Ben & Jerry’s Says No to GMOs

Ben & Jerry's announced it will stop using genetically-modified ingredients in its ice cream by 2014.

Chubby Hubby may not be getting any better for your waistline, but starting in 2014, it will be GMO free.

Barely a week after March Against Monsanto rallies sprouted around the globe and two days after Japan and South Korea suspended some American wheat imports after a strain of genetically-modified wheat was found growing in an Oregon field, Ben & Jerry’s announced it will stop using genetically-modified ingredients in all of its ice cream by 2014. Currently, only 80 percent of its ingredients are non-GMO. In a statement on its website, the Vermont-based company said that “n addition to supporting the call for transparency in food labeling, Ben & Jerry’s has also committed to sourcing only Non-GMO ingredients for our products. Our goal is to do so by the end of 2013, but we will still be making this conversion into 2014.”

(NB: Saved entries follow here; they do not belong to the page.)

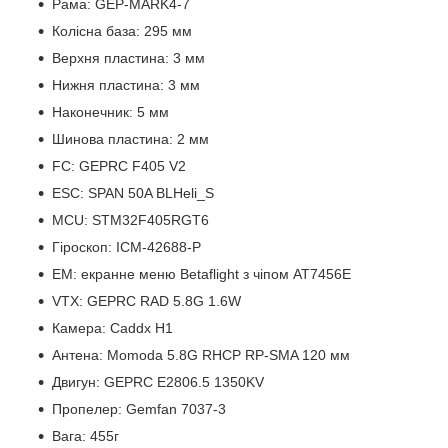
Рама: GEP-MARK4-7
Колісна база: 295 мм
Верхня пластина: 3 мм
Нижня пластина: 3 мм
Наконечник: 5 мм
Шинова пластина: 2 мм
FC: GEPRC F405 V2
ESC: SPAN 50A BLHeli_S
MCU: STM32F405RGT6
Гіроскоп: ICM-42688-P
ЕМ: екранне меню Betaflight з чіпом AT7456E
VTX: GEPRC RAD 5.8G 1.6W
Камера: Caddx H1
Антена: Momoda 5.8G RHCP RP-SMA 120 мм
Двигун: GEPRC E2806.5 1350KV
Пропелер: Gemfan 7037-3
Вага: 455г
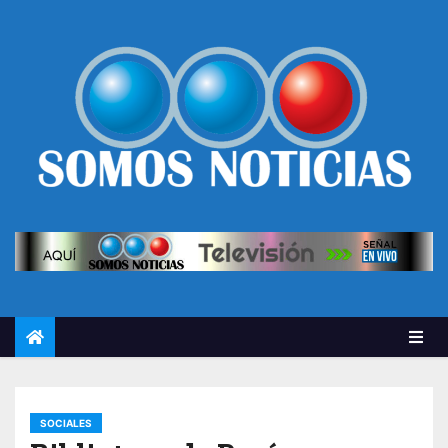
SOCIALES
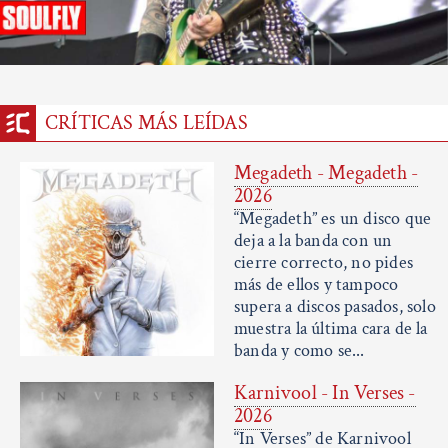
CRÍTICAS MÁS LEÍDAS
Megadeth - Megadeth -
2026
“Megadeth” es un disco que
deja a la banda con un
cierre correcto, no pides
más de ellos y tampoco
supera a discos pasados, solo
muestra la última cara de la
banda y como se...
Karnivool - In Verses -
2026
“In Verses” de Karnivool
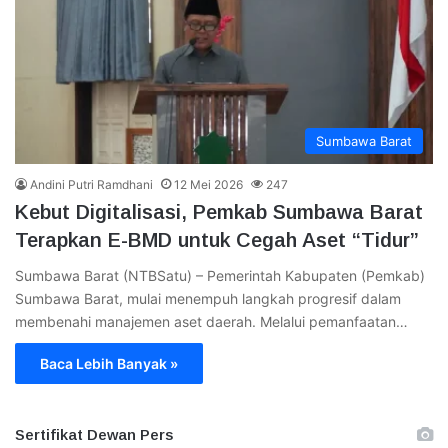
Sumbawa Barat
Andini Putri Ramdhani
12 Mei 2026
247
Kebut Digitalisasi, Pemkab Sumbawa Barat
Terapkan E-BMD untuk Cegah Aset “Tidur”
Sumbawa Barat (NTBSatu) – Pemerintah Kabupaten (Pemkab)
Sumbawa Barat, mulai menempuh langkah progresif dalam
membenahi manajemen aset daerah. Melalui pemanfaatan…
Baca Lebih Banyak »
Sertifikat Dewan Pers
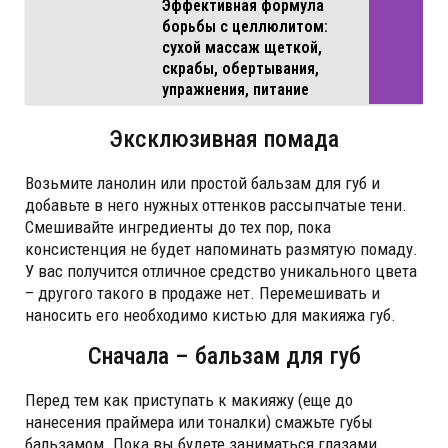
Эффективная формула
борьбы с целлюлитом:
сухой массаж щеткой,
скрабы, обертывания,
упражнения, питание
Эксклюзивная помада
Возьмите ланолин или простой бальзам для губ и
добавьте в него нужных оттенков рассыпчатые тени.
Смешивайте ингредиенты до тех пор, пока
консистенция не будет напоминать размятую помаду.
У вас получится отличное средство уникального цвета
– другого такого в продаже нет. Перемешивать и
наносить его необходимо кистью для макияжа губ.
Сначала – бальзам для губ
Перед тем как приступать к макияжу (еще до
нанесения праймера или тоналки) смажьте губы
бальзамом. Пока вы будете заниматься глазами,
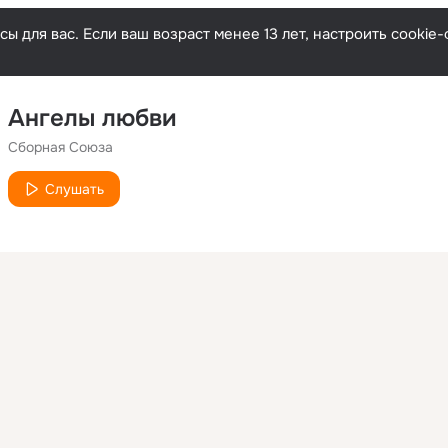
ы для вас. Если ваш возраст менее 13 лет, настроить cooki
Ангелы любви
Сборная Союза
Слушать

As that timeline indicates, making the switch to non-GMO ingredients isn’t as easy as, say, exchanging one milk supplier for another. As the company explained in its statement, it produces some 80 flavors, each of which can contain almost 40 ingredients. The timing of each ingredient’s arrival and subsequent integration is crucial: coordinating such a big transition is akin to air-traffic control at JFK. That said, Ben & Jerry’s does have plenty of experience sourcing non-GMO ingredients: all of its products sold in Europe, where GMO products are banned in several countries, are GMO-free.

Ben & Jerry’s is the second major food company to take a stance on GMO foods: in March, Whole Foods announced it would require mandatory GMO labeling for anything sold in its stores. The question this poses is if and how their actions will affect the rest of the food industry.

Brett Nadrich, the editor-in-chief of FoodPolicy.US, an online platform created with the goal of increasing transparency in the food system, told us in a statement that the Ben & Jerry’s move could have a major impact. The company’s decision, he wrote, “This announcement, building upon the efforts of Whole Foods and others, sends a clear message to consumers: in the absence of government action, growing demand for non-GMO labeled products should and will drive private sector reform. We should expect a ripple effect in the food industry, with more producers and retailers responding to their customers’ requests by implementing similar measures. Voluntary labeling of GMOs is still an emerging trend, but it may become the new industry standard before too long.”

If last year’s defeat of California’s Prop 37, a ballot measure that would have required GMO labeling, is any indication, we won’t see mandatory labeling for GMOs anytime in the near future. Voluntary GMO labeling may be the best shot anti-GMO proponents have at seeing GMO labels become commonplace at the grocery store.